Date of Award

2017

Document Type

Doctoral Thesis

Degree Name

Doctor of Philosophy

Department

Computer Science

First Advisor

Dr. Paul Walsh

Abstract

The life science domain is a high value research area, both in terms of the benefits in increased knowledge and in societal impact. Much of the research funding has focused on wet lab based approaches to increase visibility into biological processes and producing maximal relevant information on which to make decisions. Given the complexity of biological functions, in many cases this has led to an information overload. Researchers are now able to routinely generate and access petabytes of data as a result of high throughput experiments, and this capability is growing. This data can be difficult to interpret and intractable for manual evaluation, proffering the need for powerful and accurate bioinformatics tools so that researchers and practitioners can actually make use of the information being generated in a practical sense.

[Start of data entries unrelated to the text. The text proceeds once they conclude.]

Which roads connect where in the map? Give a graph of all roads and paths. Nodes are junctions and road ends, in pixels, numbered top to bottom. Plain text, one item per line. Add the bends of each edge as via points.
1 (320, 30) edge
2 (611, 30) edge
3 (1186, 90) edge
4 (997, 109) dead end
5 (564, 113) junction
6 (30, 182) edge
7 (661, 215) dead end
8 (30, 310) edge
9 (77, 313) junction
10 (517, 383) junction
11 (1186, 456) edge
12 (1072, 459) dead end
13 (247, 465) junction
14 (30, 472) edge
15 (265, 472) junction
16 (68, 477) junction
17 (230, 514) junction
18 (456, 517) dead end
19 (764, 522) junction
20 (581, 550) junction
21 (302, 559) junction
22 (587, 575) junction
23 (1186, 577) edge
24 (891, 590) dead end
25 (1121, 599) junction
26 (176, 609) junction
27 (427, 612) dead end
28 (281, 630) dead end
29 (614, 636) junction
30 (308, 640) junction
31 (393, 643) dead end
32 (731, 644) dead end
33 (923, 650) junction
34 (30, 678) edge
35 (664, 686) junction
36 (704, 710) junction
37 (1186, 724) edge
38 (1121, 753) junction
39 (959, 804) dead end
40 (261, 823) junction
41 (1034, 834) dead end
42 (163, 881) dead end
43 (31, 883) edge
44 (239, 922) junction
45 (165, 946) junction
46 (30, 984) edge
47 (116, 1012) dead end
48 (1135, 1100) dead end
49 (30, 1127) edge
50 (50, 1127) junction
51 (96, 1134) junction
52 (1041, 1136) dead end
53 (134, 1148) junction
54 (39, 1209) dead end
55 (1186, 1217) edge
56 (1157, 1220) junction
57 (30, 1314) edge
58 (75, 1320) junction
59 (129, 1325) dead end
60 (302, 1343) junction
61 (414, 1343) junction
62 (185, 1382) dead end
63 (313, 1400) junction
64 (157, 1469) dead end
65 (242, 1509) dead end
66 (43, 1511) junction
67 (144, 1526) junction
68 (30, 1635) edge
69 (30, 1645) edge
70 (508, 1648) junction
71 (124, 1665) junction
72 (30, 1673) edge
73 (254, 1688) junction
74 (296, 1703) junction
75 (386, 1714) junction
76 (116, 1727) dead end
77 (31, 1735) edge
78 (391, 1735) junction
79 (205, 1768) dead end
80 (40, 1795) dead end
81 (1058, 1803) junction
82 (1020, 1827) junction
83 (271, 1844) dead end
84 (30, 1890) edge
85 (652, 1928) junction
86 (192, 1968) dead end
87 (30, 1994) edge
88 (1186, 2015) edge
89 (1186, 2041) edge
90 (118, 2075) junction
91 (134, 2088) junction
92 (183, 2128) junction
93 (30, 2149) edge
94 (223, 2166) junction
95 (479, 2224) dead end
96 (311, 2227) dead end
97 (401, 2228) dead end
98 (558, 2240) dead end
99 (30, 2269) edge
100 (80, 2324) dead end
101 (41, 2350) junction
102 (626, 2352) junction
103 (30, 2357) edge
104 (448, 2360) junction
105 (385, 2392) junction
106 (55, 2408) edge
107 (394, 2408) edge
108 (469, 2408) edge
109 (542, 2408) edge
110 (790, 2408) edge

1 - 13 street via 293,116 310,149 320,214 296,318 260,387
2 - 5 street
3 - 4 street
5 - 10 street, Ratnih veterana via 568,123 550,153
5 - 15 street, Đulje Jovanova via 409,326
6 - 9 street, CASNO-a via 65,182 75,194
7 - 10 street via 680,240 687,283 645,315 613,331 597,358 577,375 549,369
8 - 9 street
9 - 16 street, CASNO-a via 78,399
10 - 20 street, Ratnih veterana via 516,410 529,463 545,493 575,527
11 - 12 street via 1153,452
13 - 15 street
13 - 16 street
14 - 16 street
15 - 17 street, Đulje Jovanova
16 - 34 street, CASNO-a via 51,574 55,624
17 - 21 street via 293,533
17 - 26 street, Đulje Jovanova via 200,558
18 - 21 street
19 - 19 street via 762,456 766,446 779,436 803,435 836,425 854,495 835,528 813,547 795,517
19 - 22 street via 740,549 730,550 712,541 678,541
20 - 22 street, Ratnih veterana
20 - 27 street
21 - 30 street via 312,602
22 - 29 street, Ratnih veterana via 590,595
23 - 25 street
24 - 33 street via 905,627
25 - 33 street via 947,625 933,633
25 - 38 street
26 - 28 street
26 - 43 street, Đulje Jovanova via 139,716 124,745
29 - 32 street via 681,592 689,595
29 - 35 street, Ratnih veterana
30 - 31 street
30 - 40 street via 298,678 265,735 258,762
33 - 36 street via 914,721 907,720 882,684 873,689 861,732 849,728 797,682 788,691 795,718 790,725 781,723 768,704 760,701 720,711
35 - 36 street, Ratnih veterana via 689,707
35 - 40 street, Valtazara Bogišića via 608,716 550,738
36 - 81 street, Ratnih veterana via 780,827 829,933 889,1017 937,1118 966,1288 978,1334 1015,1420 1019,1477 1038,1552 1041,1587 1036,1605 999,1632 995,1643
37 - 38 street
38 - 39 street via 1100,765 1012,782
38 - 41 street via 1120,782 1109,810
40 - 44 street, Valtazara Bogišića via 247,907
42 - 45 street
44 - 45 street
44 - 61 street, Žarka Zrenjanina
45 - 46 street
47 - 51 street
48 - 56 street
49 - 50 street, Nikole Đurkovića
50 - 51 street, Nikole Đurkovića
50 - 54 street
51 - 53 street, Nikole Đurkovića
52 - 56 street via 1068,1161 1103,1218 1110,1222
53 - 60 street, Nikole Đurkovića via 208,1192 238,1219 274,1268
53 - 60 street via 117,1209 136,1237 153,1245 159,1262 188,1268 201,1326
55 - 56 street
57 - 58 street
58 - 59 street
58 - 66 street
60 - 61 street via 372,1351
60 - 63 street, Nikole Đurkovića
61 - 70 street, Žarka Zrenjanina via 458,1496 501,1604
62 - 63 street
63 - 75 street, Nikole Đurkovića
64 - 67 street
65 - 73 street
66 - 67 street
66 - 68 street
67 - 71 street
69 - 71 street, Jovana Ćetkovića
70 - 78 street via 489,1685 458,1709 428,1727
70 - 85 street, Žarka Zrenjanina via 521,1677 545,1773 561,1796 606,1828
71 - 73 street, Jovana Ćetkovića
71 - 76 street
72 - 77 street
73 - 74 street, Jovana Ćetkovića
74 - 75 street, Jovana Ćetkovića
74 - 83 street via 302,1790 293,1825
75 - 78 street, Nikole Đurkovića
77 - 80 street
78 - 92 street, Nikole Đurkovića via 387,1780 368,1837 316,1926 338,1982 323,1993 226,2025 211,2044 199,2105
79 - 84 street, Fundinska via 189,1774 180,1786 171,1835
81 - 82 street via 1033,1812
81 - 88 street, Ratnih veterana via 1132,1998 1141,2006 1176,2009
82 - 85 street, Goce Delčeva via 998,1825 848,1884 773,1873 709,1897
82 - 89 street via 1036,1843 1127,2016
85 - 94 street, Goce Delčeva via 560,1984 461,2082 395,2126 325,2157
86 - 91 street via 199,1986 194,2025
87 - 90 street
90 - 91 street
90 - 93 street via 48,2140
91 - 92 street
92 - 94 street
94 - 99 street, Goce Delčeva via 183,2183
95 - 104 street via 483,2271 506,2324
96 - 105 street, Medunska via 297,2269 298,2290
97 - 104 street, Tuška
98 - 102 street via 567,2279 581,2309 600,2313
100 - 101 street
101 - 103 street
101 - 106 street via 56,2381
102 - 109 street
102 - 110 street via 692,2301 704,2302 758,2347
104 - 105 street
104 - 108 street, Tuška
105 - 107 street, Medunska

Artificial Neural Networks are a machine learning approach which has gained much traction in the field of bioinformatics, as they offer the required high throughput processing for large datasets, while providing powerful generalization, fault tolerance, and robustness to noise, making them appealing for application to life science problems. Major contributions of this thesis include literature reviews that demonstrate the use, effectiveness and limitations of key machine learning technologies in life science, and the development of two novel neuroevolution approaches (MFF-NEAT and RBF-CGP-ANN) which were developed recognizing needs of life sciences, and addressing issues inherent in the application of artificial neural networks to bioinformatics problems. Comprehensive experiments were conducted to gauge the effectiveness of these new tools on life science problems, including breast cancer diagnosis, heart disease, mass spectral datasets, and determining the specificity of HIV-1 protease. The results achieved are discussed, and it is demonstrated that these new tools have the potential to outperform more typical ANN based approaches on specific tasks.